:: TO DO ::
Rewrite the listing from its start through the line containing "显示。通电开机时绿灯亮，测试红灯闪烁，设备故障黄色灯闪烁，仪器状态", with "Emergencia" changed to "Urgencia" and nothing else altered. Omit the pictures from your version.

-- RECORDS PROVIDED follows --

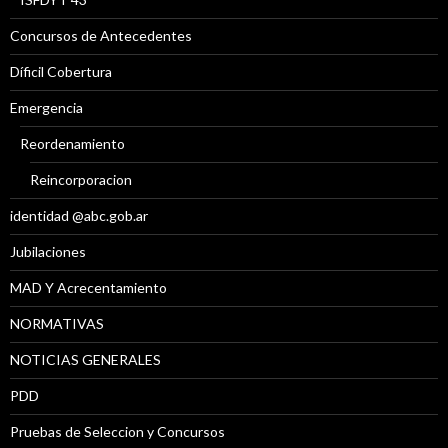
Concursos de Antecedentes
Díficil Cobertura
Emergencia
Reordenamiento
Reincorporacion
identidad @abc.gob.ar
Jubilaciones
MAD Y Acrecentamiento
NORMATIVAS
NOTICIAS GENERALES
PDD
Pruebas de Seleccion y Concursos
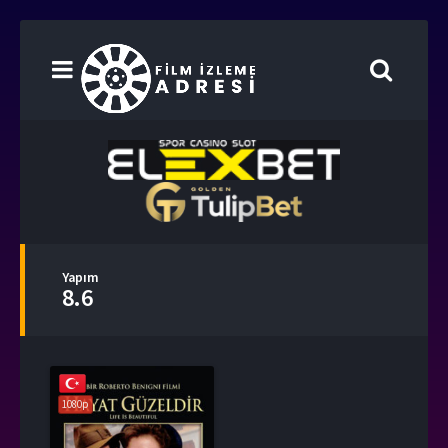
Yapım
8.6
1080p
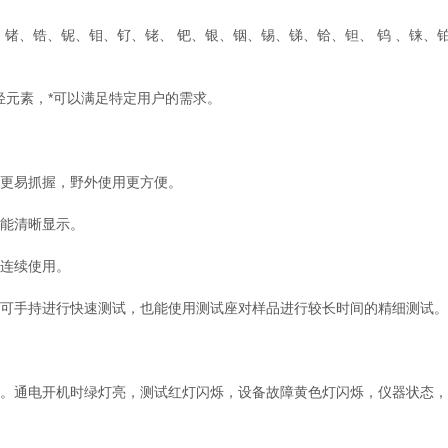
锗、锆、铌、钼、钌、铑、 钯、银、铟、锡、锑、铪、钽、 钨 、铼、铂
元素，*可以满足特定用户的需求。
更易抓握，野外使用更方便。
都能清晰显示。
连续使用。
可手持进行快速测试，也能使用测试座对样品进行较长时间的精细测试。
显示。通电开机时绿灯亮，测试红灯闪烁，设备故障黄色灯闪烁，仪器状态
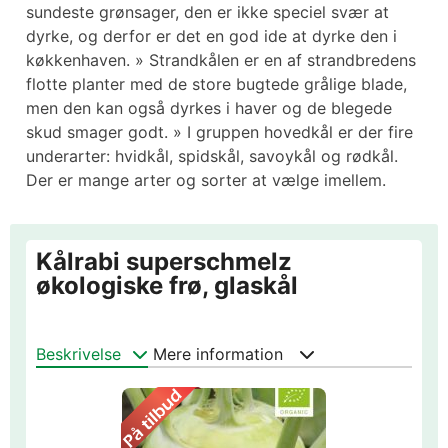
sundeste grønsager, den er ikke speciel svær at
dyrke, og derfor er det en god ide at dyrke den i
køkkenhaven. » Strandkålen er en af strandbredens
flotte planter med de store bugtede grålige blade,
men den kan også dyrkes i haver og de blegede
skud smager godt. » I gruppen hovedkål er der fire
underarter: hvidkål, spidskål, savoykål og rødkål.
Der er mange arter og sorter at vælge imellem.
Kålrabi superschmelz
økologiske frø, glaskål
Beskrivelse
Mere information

-- RECORDS PROVIDED concluded --

:: SOLUTION TO THIS EXERCISE ::
Concursos de Antecedentes
Díficil Cobertura
Urgencia
Reordenamiento
Reincorporacion
identidad @abc.gob.ar
Jubilaciones
MAD Y Acrecentamiento
NORMATIVAS
NOTICIAS GENERALES
PDD
Pruebas de Seleccion y Concursos
Yapım
8.6
1080p
锗、锆、铌、钼、钌、铑、 钯、银、铟、锡、锑、铪、钽、 钨 、铼、铂
元素，*可以满足特定用户的需求。
更易抓握，野外使用更方便。
都能清晰显示。
连续使用。
可手持进行快速测试，也能使用测试座对样品进行较长时间的精细测试。
显示。通电开机时绿灯亮，测试红灯闪烁，设备故障黄色灯闪烁，仪器状态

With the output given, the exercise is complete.